▶ Problems and tasks
**a.** According to the Dusty Pas'cal profile, how many copies did his debut album sell?
**b.** Copy everything in the Dusty Pas'cal profile from "Music : A natural" down to "their five kids.", swapping "telephone interview" for "phone conversation".

▶ Selected passage

--- begin ---

Music : A natural man: Dusty Pas'cal
Dusty Pas'cal, whose debut album, "Home," sold 10,000 copies and his second album, "More," is meeting even greater success, was born in Skaneateles, a small town outside Syracuse, N.Y. When he was 20 years old, he took over his father's roofing company.
"I know it sounds weird," said Mr. Pas'cal in a telephone interview last week, with an easy, somehow edgeless voice. "What I really want is to run this family business. I want to be able to take inspiration from that daily grind, that hustle - that's where I want art to come from." It's unlikely that the 30 year-old singer/songwriter will ever leave his hometown where he lives with his wife (his high school girlfriend), and their five kids.
"More," released last year, is a vibrant reflection of Mr. Pas'cal's diehard devotion to his family and work - a father and husband's un-extinguishable desire to always give more.
Photo courtesy of Dusty Pas'cal
In many ways, Dusty Pas'cal's music resembles the natural world more than anything manmade. There are few surprises; each change and cadence seems to evolve organically from the one that precedes it. You find yourself savoring each song out of an irrational fear that by the time you listen again it will have grown into something else.

--- end ---

▶ Data section
--- begin ---

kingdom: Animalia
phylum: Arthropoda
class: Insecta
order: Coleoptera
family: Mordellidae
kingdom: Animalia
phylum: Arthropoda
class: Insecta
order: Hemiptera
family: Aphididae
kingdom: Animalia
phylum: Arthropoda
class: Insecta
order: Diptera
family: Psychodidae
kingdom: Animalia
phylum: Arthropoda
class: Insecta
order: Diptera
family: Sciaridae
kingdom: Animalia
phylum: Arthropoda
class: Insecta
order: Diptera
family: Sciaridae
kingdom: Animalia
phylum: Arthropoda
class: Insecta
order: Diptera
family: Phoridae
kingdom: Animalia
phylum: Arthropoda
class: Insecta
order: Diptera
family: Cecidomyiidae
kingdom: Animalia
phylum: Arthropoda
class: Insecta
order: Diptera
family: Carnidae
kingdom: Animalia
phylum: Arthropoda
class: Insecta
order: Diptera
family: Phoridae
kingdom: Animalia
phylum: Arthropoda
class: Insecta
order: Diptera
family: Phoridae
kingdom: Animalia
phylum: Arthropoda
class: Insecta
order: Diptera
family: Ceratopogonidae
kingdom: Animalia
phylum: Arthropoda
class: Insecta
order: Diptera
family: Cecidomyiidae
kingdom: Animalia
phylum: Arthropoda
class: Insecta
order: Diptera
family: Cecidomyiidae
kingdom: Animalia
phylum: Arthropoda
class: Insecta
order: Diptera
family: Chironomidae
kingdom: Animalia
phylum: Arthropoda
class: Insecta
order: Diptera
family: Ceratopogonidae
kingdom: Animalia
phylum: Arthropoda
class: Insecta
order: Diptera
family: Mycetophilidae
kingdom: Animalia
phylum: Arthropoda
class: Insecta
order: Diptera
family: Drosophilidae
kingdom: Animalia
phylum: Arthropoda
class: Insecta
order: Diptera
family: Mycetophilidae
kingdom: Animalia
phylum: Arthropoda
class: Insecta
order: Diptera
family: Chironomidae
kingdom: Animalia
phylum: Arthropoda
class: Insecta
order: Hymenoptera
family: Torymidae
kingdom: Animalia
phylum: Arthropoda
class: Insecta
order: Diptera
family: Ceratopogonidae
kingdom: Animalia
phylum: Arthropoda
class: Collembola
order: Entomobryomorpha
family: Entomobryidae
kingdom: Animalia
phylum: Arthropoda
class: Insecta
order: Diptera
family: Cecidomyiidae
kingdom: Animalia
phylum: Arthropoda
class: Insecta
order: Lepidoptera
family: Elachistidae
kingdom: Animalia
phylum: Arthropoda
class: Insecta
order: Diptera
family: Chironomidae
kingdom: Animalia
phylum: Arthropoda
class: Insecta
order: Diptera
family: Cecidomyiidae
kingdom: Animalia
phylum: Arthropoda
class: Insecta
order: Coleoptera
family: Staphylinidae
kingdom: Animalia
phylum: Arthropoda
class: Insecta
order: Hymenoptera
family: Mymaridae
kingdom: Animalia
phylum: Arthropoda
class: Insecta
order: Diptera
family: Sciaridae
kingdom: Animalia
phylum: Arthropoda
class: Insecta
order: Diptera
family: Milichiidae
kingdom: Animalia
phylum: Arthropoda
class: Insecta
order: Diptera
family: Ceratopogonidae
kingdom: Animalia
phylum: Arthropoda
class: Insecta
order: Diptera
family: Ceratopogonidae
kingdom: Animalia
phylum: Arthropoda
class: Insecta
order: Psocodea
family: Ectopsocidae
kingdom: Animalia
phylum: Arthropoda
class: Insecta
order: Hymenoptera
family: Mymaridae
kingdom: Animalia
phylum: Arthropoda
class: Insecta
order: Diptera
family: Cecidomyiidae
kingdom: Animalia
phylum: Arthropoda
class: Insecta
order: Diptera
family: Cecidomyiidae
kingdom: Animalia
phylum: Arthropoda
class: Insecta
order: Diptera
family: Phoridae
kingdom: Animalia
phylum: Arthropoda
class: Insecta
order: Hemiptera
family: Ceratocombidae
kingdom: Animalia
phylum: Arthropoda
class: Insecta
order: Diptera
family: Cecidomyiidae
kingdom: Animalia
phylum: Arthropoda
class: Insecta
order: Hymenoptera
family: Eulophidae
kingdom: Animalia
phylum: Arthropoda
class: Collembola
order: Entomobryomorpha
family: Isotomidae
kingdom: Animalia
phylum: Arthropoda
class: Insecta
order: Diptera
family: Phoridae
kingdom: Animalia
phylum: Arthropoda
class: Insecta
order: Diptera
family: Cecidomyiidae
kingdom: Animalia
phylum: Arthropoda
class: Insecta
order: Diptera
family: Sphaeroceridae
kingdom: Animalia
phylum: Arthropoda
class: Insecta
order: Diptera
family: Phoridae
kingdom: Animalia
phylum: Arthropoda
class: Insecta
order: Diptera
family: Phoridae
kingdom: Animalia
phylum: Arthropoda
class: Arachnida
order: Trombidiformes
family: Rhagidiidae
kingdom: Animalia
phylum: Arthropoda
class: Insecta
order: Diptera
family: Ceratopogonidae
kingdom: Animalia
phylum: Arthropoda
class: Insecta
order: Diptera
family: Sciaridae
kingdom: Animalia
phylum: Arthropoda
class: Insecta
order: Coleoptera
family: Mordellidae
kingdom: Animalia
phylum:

--- end ---

▶ Solutions to the problems
**a.** 10,000 copies

**b.**
Music : A natural man: Dusty Pas'cal
Dusty Pas'cal, whose debut album, "Home," sold 10,000 copies and his second album, "More," is meeting even greater success, was born in Skaneateles, a small town outside Syracuse, N.Y. When he was 20 years old, he took over his father's roofing company.
"I know it sounds weird," said Mr. Pas'cal in a phone conversation last week, with an easy, somehow edgeless voice. "What I really want is to run this family business. I want to be able to take inspiration from that daily grind, that hustle - that's where I want art to come from." It's unlikely that the 30 year-old singer/songwriter will ever leave his hometown where he lives with his wife (his high school girlfriend), and their five kids.